KUALA LUMPUR: Frost & Sullivan GIC Malaysia Sdn Bhd expects vehicle sales in Malaysia this year to be higher than last year’s target of 580,000 units, mainly in expectation of an economic recovery.
Speaking at a media briefing yesterday, Frost & Sullivan’s automotive and transportation unit vice- president Vivek Vaidya said the research outfit foresees vehicle sales rising to 586,200 units in 2017.
The Malaysian Automotive Association is scheduled to release its 2016 full-year vehicle sales figures today.

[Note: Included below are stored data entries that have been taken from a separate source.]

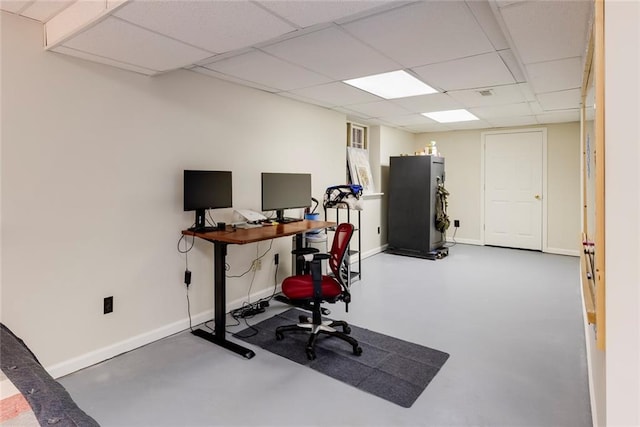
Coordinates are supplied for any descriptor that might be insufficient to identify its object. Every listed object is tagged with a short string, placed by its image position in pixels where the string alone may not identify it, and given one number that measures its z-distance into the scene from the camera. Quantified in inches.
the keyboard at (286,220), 152.0
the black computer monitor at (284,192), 145.9
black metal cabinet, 237.9
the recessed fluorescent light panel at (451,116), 203.9
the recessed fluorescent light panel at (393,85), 135.2
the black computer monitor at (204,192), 115.8
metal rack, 177.3
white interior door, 252.2
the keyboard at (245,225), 132.8
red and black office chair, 107.3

As at November 2016, the total industry volume (TIV) stood at 515,293 units.
“With the expected stabilisation of crude oil prices this year, Malaysia’s economy is expected to recover from the market slowdown that it witnessed in 2015 and 2016,” said Vivek.
“We expect the ringgit to stabilise, which is something that will trickle down and bring stability to prices of imported vehicles and components. [This in turn] will lower car prices, increase purchasing power and drive sales of passenger vehicles,” he said.

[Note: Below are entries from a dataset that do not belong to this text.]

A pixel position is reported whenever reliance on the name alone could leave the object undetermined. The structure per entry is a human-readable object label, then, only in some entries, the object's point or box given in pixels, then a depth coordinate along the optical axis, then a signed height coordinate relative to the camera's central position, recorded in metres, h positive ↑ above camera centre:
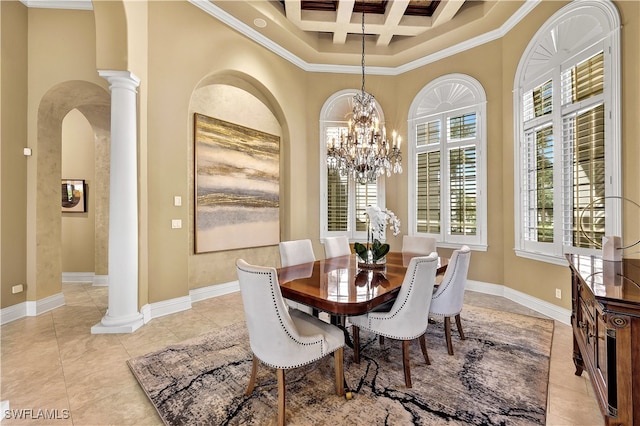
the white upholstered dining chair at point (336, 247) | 3.53 -0.44
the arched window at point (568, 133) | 2.78 +0.92
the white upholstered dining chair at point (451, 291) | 2.47 -0.71
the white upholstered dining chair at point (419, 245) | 3.65 -0.42
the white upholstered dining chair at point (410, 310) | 2.00 -0.71
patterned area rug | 1.76 -1.27
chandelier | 3.30 +0.79
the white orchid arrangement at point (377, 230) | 2.70 -0.17
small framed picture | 5.27 +0.39
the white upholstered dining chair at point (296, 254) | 3.03 -0.45
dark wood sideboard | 1.21 -0.61
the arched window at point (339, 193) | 5.39 +0.39
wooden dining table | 1.79 -0.55
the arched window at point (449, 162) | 4.52 +0.87
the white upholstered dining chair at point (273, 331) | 1.63 -0.71
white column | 3.06 +0.05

The automotive sector was in its prime time between 2010 and 2015 when total vehicle sales remained healthy within the 600,000 and 666,675 bracket.
“Last year was a really bad year for the automotive industry. The economic slowdown, along with stringent lending rules, led to lower consumer sentiment. In between, the depreciation of the ringgit and market instability impacted the flow of investments into the sector,” Vivek said.
On the bright side, however, Bank Negara Malaysia’s move in cutting the overnight policy rate or borrowing costs from 3.25% to 3% in July 2016 helped bring down interest rates for hire purchase (HP) loans.
This, Vivek said, along with new model launches, aggressive promotional campaigns and discounts by car companies, would help steer the industry towards greater sales growth this year.
“The industry can begin leaving the bad times behind now. Still, it is best to remain cautious about the future as the TIV this year would largely depend on how the economy and ringgit perform,” Vivek said.
Nonetheless, stricter HP loan approval criteria and continuation of the open approved permit policy remain as the Achilles’ heels, according to Frost & Sullivan.